Les résultats de l’étude sont basés sur le cas d’une femme en bonne santé de 38 ans que les auteurs ont étudiée de trois semaines avant la conception à deux ans après la naissance de son enfant. Le Dr Elizabeth R. Chrastil, professeur à l’Université de Californie à Santa Barbara, a subi une fécondation in vitro. C’est elle qui a conçu le projet et qui a souhaité s’en servir comme participante, comme cela a été fait dans des recherches précédentes.

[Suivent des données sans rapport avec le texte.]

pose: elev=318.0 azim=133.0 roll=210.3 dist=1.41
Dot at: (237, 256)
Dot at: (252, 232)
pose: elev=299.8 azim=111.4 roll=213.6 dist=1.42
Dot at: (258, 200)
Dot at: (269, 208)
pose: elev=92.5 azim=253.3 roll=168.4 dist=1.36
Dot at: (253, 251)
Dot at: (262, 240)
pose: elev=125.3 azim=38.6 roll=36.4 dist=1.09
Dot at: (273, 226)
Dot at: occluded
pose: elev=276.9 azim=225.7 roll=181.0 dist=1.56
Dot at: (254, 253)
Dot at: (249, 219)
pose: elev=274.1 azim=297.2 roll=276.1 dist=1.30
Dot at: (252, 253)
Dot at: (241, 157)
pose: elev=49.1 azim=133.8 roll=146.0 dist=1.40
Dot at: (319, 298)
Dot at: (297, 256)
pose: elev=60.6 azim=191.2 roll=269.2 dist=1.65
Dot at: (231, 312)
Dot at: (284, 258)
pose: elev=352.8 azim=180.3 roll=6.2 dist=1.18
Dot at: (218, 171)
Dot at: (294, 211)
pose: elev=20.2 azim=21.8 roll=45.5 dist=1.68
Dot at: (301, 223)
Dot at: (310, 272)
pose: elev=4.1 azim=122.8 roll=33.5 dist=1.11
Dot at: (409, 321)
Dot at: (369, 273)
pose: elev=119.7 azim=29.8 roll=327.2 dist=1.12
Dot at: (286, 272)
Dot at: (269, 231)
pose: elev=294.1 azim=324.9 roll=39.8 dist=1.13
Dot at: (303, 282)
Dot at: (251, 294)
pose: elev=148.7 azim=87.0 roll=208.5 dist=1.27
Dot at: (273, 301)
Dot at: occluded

« Il y a tellement de choses que nous ne comprenons pas encore sur la neurobiologie de la grossesse », a déclaré la Dre Emily Jacobs, auteure principale de l’étude et professeure agrégée au département des sciences psychologiques et cérébrales de l’Université de Californie à Santa Barbara, lors d’une conférence de presse sur l’étude. « Et ce n’est pas parce que les femmes sont trop compliquées.[…]C’est une conséquence du fait que les sciences biomédicales ont historiquement ignoré la santé des femmes. Nous sommes en 2024, et c’est le premier aperçu que nous avons de cette fascinante transition neurobiologique. »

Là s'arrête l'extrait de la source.